In 1964 an Italian excavation team began to dig here and discovered this Bronze Age city. It reveals a Syrian counterpart to the major centers of Sumer and Akkad in southern Iraq, and north into Anatolia. Not much is known about the people of this kingdom, although it is thought that the founders are of Amorite descent. Their language is known as Eblaic, and it was recorded on clay tablets in the Akkadian cuneiform.

It is clear that Ebla was an important power in northern Syria in the late third and early second millennia, particularly as a trading hub. The considerable agricultural Ebla reached the peak of its prosperity in the period 2400 - 2250 BC, bringing under its control most of the western part of northern Syria and enjoying close relations with Mari to the east.

Syria EblaNot Ebla's days of glory were brought to an end either by Sargon, the first great Akkadian ruler or his grandson, Naram Sin (around 2250 BC).
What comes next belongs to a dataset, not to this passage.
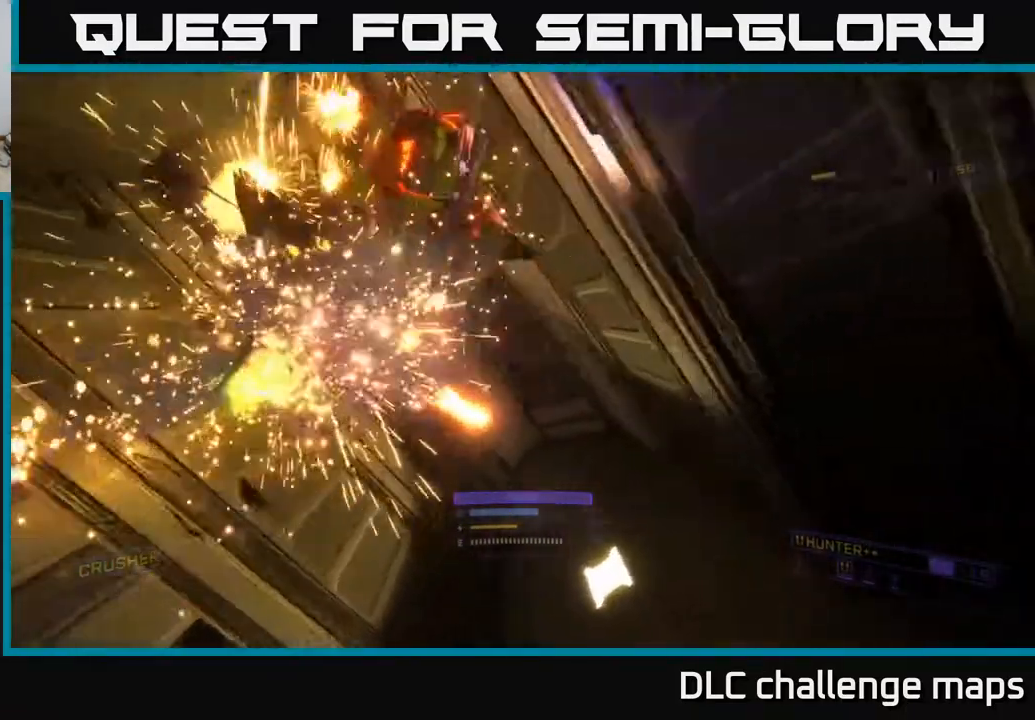
{"buttons": [], "left_stick": "down", "right_stick": "up-right", "events": [[50, "A", "up"], [133, "left_stick", "up"], [267, "right_stick", "up-left"], [317, "left_stick", "right"], [400, "left_stick", "down"], [417, "right_stick", "up-right"]]}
Though the city survived for another 600 years, it never regained its central role. It was sacked around 2000 BC and incorporated into the Kingdom of Yamhad (Aleppo). And then fell to the Hittites around 1600 BC. The last historical mention of Ebla is from 1450 BC when the Egyptian Pharaoh Thutmose III recorded on a monument at Karnak that the Egyptian army marched through this city on its way to the Euphrates.

The remains of Bronze Age tell are of enormous dimensions (50 ha) and only a small fraction has been exposed in the Italian excavations.
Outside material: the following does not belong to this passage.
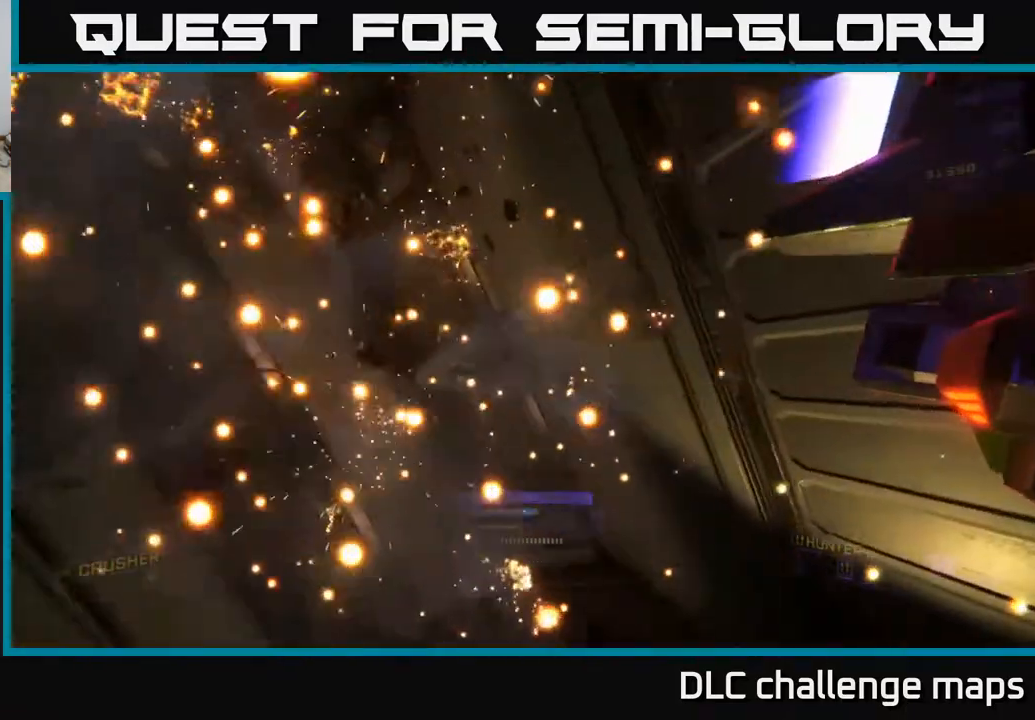
{"buttons": [], "left_stick": "up", "right_stick": "down-right", "events": [[167, "left_stick", "left"], [267, "left_stick", "up-left"], [400, "right_stick", "down-right"], [500, "left_stick", "up"]]}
The city is circular and surrounded by a 20 to 30 meter thick wall and had an acropolis in the center of it. At four points round the city, the wall was perforated by gateways guarded by bastions with towers. One of these Bronze Age gateways is still evident on the southwest side of the city walls.

The acropolis at the center includes two palaces, the best preserved one is the royal palace on the west side that consists of the royal quarters and an administrative area. Three underground chambers formed of natural caves lay beneath the administrative area and were later (18th century BC) used for burial of royalties during the period 1825 - 1650 BC.

The palace archives were found in the southern part of this palace. North of the tell are the remains of an Amorite fortress, which was found under a villa dating back to the Persian/Hellenistic periods.

An Aramean fortress dating back to the 9th and 8th centuries BC, and other remains from the Persian/ Byzantine show that it was still used, although it had lost its fame and was for the most part an abandoned city.

Note: Most of the artifacts and archives can be found at the Idleb museum.